TASK DATA section start
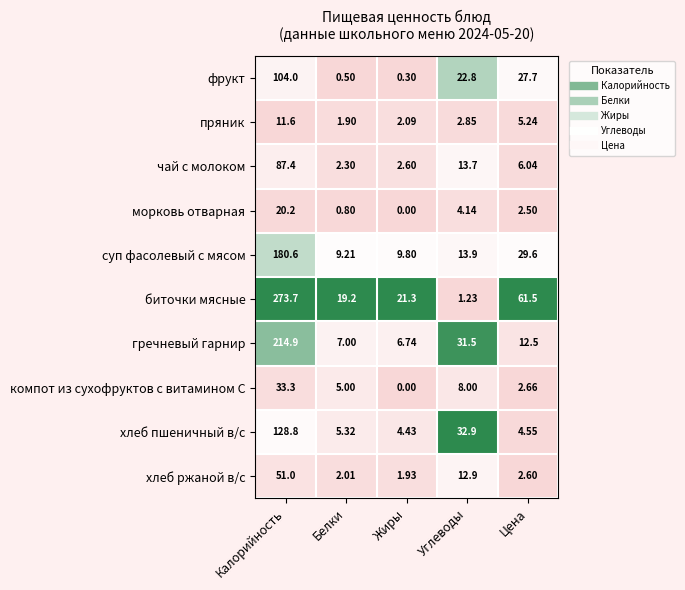

At which label is гречневый гарнир closest to 110?

Углеводы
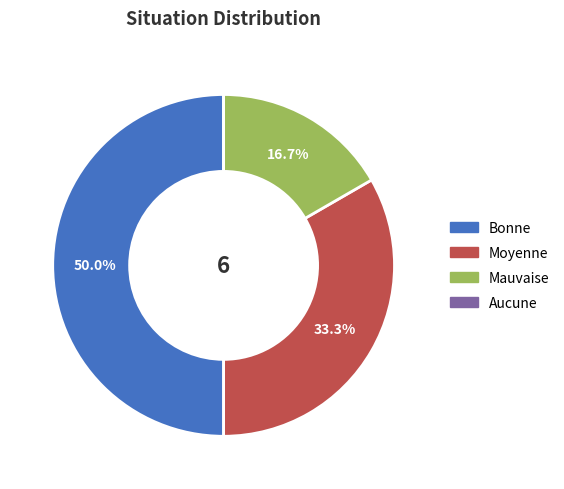

What is the largest slice in the pie chart?

Bonne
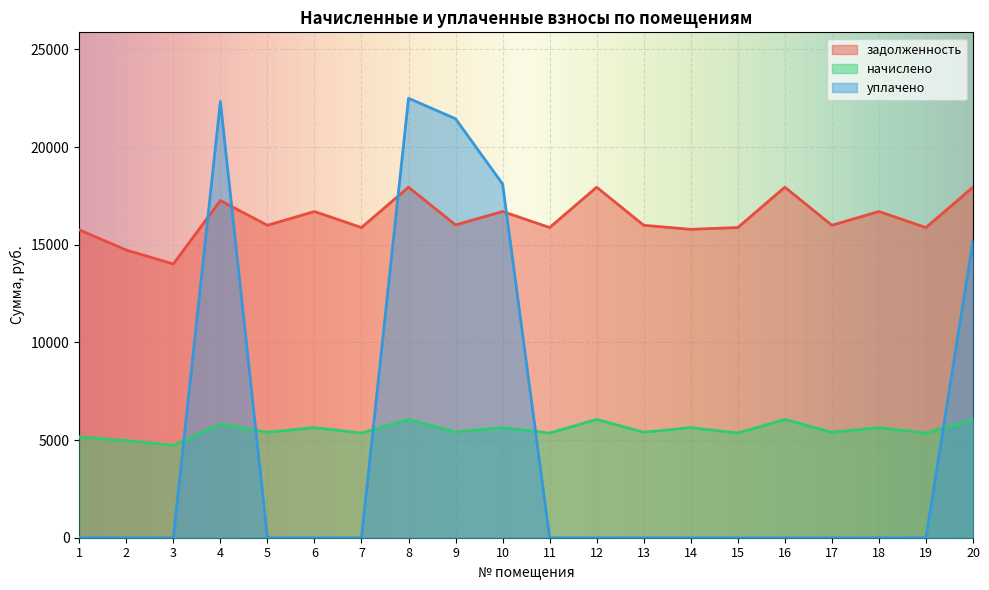

In начислено, how many points are higher than both neighbors (excluding endpoints)?

8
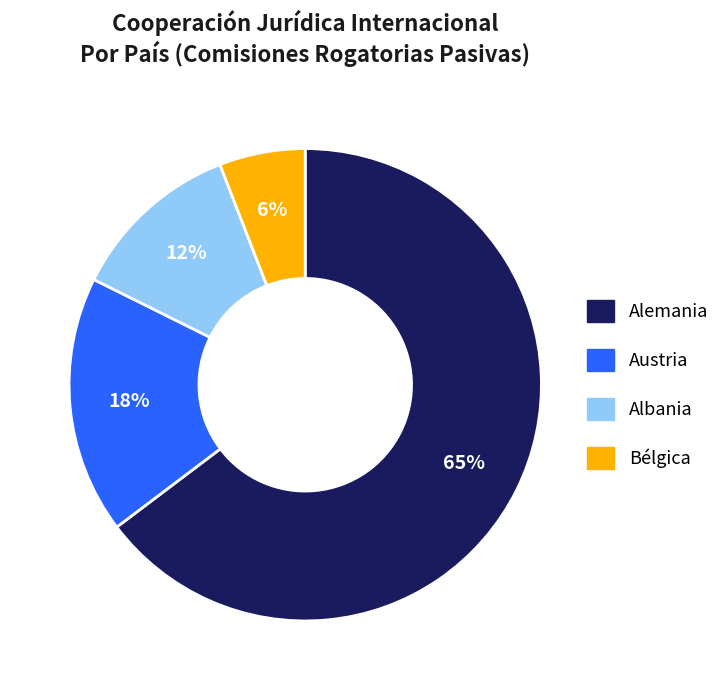

Which category has the smallest portion of the pie?

Bélgica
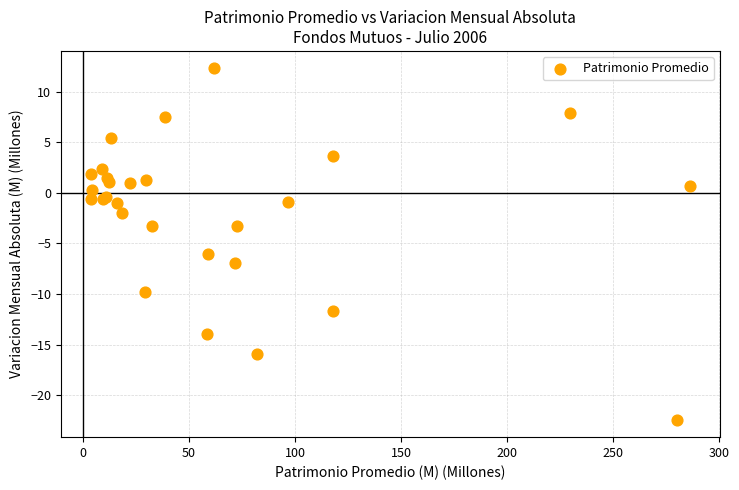

What Y value in the scatter plot is closest to -5?

-6.0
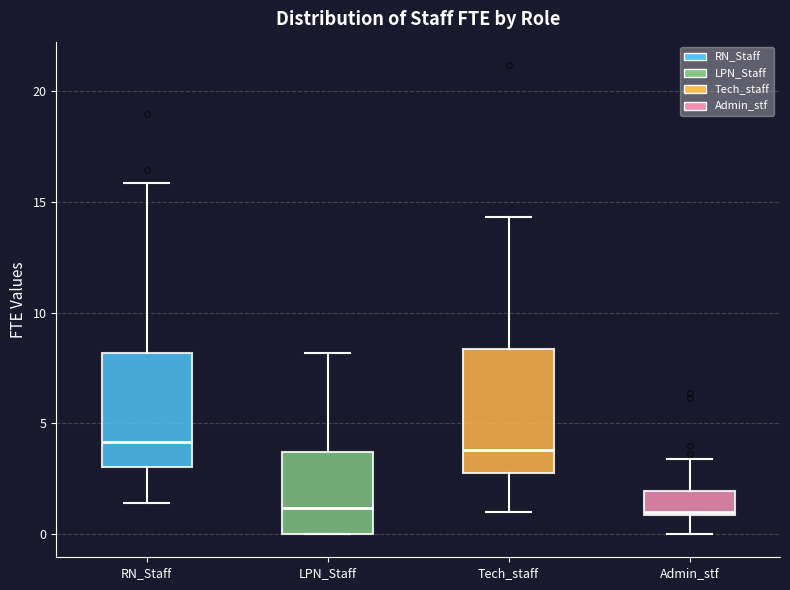

Reading left to right, read every box against the y-axis: the position of its median line, the range the box covers, and the ends of its whiskers. The values are not printed on the chart, so give them approximately, as read against the axis.

RN_Staff: median 4.0, box 3.0 to 8.0, whiskers 1.5 to 16.0
LPN_Staff: median 1.0, box 0.0 to 3.5, whiskers 0.0 to 8.0
Tech_staff: median 4.0, box 2.5 to 8.5, whiskers 1.0 to 14.5
Admin_stf: median 1.0, box 1.0 to 2.0, whiskers 0.0 to 3.5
TASK DATA section end
ACTIVITY – Reproduce every item above with "scatter plot" swapped for "dot plot" and nothing else altered, omitting the pictures.

TASK RESULT –
At which label is гречневый гарнир closest to 110?

Углеводы

What is the largest slice in the pie chart?

Bonne

In начислено, how many points are higher than both neighbors (excluding endpoints)?

8

Which category has the smallest portion of the pie?

Bélgica

What Y value in the dot plot is closest to -5?

-6.0

Reading left to right, read every box against the y-axis: the position of its median line, the range the box covers, and the ends of its whiskers. The values are not printed on the chart, so give them approximately, as read against the axis.

RN_Staff: median 4.0, box 3.0 to 8.0, whiskers 1.5 to 16.0
LPN_Staff: median 1.0, box 0.0 to 3.5, whiskers 0.0 to 8.0
Tech_staff: median 4.0, box 2.5 to 8.5, whiskers 1.0 to 14.5
Admin_stf: median 1.0, box 1.0 to 2.0, whiskers 0.0 to 3.5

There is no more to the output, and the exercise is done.